» **ACTIVITY 1**:
Answer these questions using the CRIC study summary below, one answer per line, marked (a), (b) and (c) to match.
(a) How often did CRIC participants have their serum creatinine, cystatin C and urine protein–creatinine ratio measured?
(b) What was the mean age of participants at baseline?
(c) What percentage of AKI episodes were stage 1 or 2 in severity?
» **ACTIVITY 2**: Echo the CRIC study summary below word for word, from "CRIC study: Chronic" to "ratio measured annually.".

» **PAGE EXTRACT**:
CRIC study: Chronic kidney disease progression after acute kidney injury
It is often accepted that acute kidney injury (AKI) is an independent risk factor for accelerated loss of kidney function. Studies pointing to this association have, however, had methodological limitations, such as inadequate control for differences between patients who had AKI and those who did not.
The present study set out to address whether AKI is independently associated with subsequent kidney function trajectory in people with chronic kidney disease (CKD). Data from CRIC (Chronic Renal Insufficiency Cohort), a multicentre, prospective cohort study of adults with CKD in the US, were included. CRIC participants had their serum creatinine (SCr), cystatin C and urine protein–creatinine ratio measured annually.
3150 participants were included at baseline. Mean age was 65 years, 44% were female, 54% of participants had diabetes and 11% a history of heart failure. Mean eGFR based on SCr level (eGFRcr) was 52 mL/min/1.73 m², mean eGFR based on cystatin C level (eGFRcys) was 51 mL/min/1.73 m² and median uPCR was 0.13 g/g (14.7 mg/mmol).
Over a median follow-up of 3.9 years, 612 episodes of AKI (defined by a ≥50% increase in inpatient SCr level from nadir to peak) occurred among 433 participants. Most episodes (92%) were stage 1 or 2 in severity. Each episode of AKI was associated with a decrease in eGFRcr of –2.30 (95% CI, –3.70 to –0.86) mL/min/1.73 m2 and in eGFRcys of –3.61 (–6.39 to –0.82) mL/min/1.73 m².
After adjusting for pre-AKI eGFR, proteinuria and other covariables, the decreases were attenuated to –0.38 (–1.35 to –0.59) mL/min/1.73 m² for eGFRcr and –0.15 (–2.16 to –1.86) mL/min/1.73 m² for eGFRcys. The CI bounds included the possibility of no effect.
Estimates of changes in eGFR slope after AKI determined by either SCr (0.04 [–0.30 to 0.38] mL/min/1.73 m2) or cystatin C (–0.56 [–1.28 to 0.17] mL/min/1.73 m²) also included the possibility of no effect.
These findings suggest that the small association between mild to moderate AKI and subsequent worsening of kidney function in people with CKD is due to much of the kidney disease being present before AKI. The authors suggest that a greater impact on overall CKD burden may be achieved by efforts to flatten the eGFR slope and treat proteinuria before AKI, rather than focusing on ameliorating the effects of each individual AKI episode.

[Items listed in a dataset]
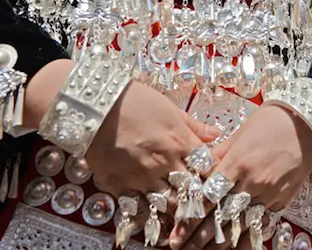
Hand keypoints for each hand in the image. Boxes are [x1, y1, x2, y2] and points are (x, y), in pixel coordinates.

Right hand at [85, 81, 219, 196]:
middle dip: (197, 192)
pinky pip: (140, 208)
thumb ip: (194, 126)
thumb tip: (216, 134)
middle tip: (198, 193)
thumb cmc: (135, 100)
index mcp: (180, 141)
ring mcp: (142, 177)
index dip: (212, 173)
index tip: (211, 174)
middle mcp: (164, 163)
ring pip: (169, 203)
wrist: (95, 105)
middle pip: (191, 189)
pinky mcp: (120, 185)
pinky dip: (150, 211)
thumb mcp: (170, 108)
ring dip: (176, 205)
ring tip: (179, 203)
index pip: (207, 167)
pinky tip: (154, 208)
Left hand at [170, 103, 311, 248]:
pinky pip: (261, 226)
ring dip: (219, 245)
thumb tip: (197, 171)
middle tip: (181, 248)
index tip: (176, 233)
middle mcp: (252, 182)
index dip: (190, 218)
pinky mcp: (281, 201)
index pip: (208, 198)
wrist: (304, 125)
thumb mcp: (238, 135)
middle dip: (199, 238)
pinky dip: (247, 240)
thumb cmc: (268, 124)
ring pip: (240, 227)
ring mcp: (268, 194)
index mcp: (237, 163)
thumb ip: (217, 156)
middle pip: (221, 218)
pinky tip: (235, 249)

» **EXERCISE RESULT 1**:
(a) Annually.
(b) 65 years.
(c) 92%.

» **EXERCISE RESULT 2**:
CRIC study: Chronic kidney disease progression after acute kidney injury
It is often accepted that acute kidney injury (AKI) is an independent risk factor for accelerated loss of kidney function. Studies pointing to this association have, however, had methodological limitations, such as inadequate control for differences between patients who had AKI and those who did not.
The present study set out to address whether AKI is independently associated with subsequent kidney function trajectory in people with chronic kidney disease (CKD). Data from CRIC (Chronic Renal Insufficiency Cohort), a multicentre, prospective cohort study of adults with CKD in the US, were included. CRIC participants had their serum creatinine (SCr), cystatin C and urine protein–creatinine ratio measured annually.